I
Confunde-se com a calma, que nos permite ver mais claro, a clarvidência que nos é inata; embora o estado potencie a capacidade referida, a percepção despojada de emoções é um simples modo de ver o que nos rodeia com uma profundidade acessível a todo o que não se sente ligado emocionalmente ao objecto da sua observação; a clarividência por sua vez implica olhar para além do que nos é dado e, por isso, sem qualquer tipo de filtro imposto pelas nossas vivência e formatações.
Note-se que a calma é essencial aos dois modos de observar a realidade e que, enquanto é a principal mudança de estado que nos permite totular um comportamento de forma distinta ao longo de um mesmo eixo moral e, nalguns casos, de formas antagónicas, através dela nunca nos será possível captar a realidade, mesmo que mais verdadeiramente, para além do que os nossos sentidos nos oferecem e nos mostram existir.

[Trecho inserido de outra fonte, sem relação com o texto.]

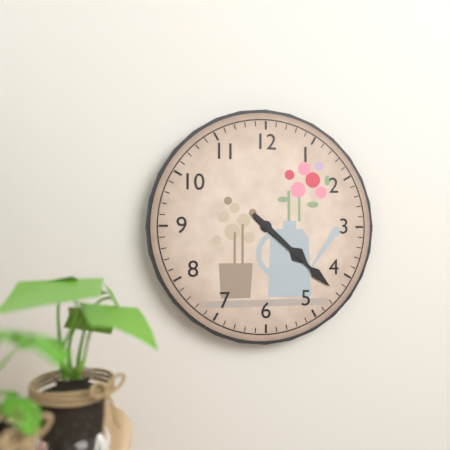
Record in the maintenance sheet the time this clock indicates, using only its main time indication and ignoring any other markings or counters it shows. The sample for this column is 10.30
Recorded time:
4.22
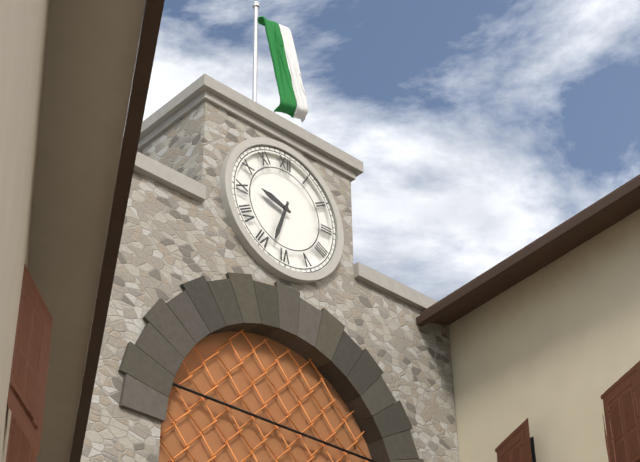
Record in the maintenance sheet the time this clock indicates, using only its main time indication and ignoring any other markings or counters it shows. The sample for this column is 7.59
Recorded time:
9.33
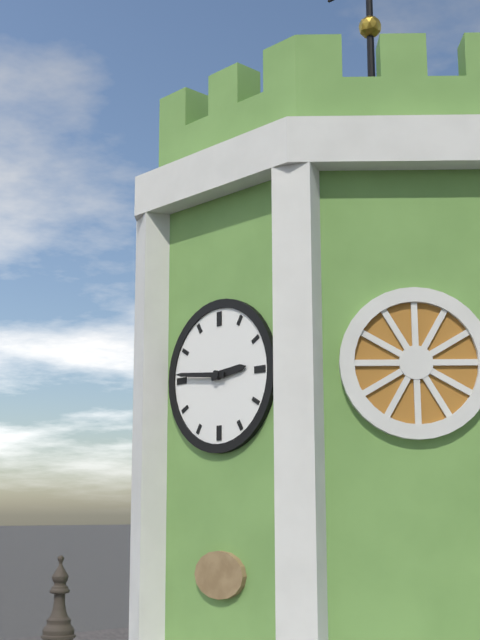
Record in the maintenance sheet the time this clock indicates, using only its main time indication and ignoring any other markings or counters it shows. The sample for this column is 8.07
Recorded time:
2.46
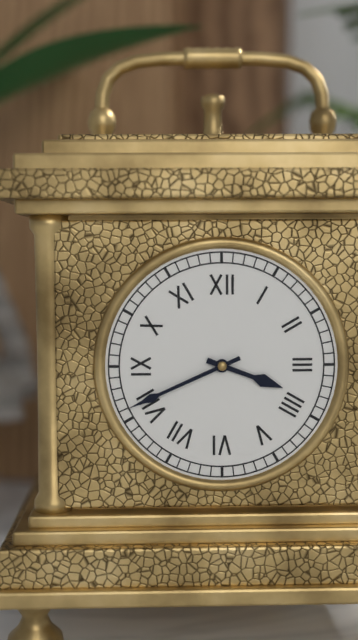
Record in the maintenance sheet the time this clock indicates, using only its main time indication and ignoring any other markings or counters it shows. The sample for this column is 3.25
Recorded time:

Ela embora deva ser procurada não se deverá considerá-la um fim específico. Forçando-se o alcançar desse "novo" estado a frustração de não o conseguir só inibirá a condição desejada. A prioridade deverá ser sempre o meio, o que surgir, como o que surge ao clarividente, fá-lo-á quando assim tiver de ser e, quando assim fôr, quem a recebe só terá de aceitar tal como o mundo, agora calmamente percebido e percepcionado, o acabará por fazer, mesmo que o assuste ao sentir que o tomam de outra forma.
O impacto de uma compreensão mais correcta, por ser mais justa, tem um peso mais forte que um grito ou que a simples força, por ser também aceita pelo julgado. O que se vê para além do dado é que nunca será compreendido já que o espelho nunca há-de possibilitar nada mais que aquilo que os olhos de quem observa veêm; mesmo que presumem saber o que o clarividente vê eles, os que não veêm, só entenderão, sempre sem calma (com pressa), as respostas aos problemas que desejam e nunca para além disso, limitando à partida todo o peso do que por outrém foi observado. Cabe a quem de facto viu encaminhar a pessoa, não respondendo às questões próprias mas apoiando à formulação das perguntas que estão aptos a perguntar e cuja resposta mais claramente será percebida. O que eles querem muitas vezes não é aquildo de que precisam, e para além dos olhos está o que de facto apoiará uma ou várias existências a conseguirem a paz verdadeira; para além da passional e parvamente considerada de importância.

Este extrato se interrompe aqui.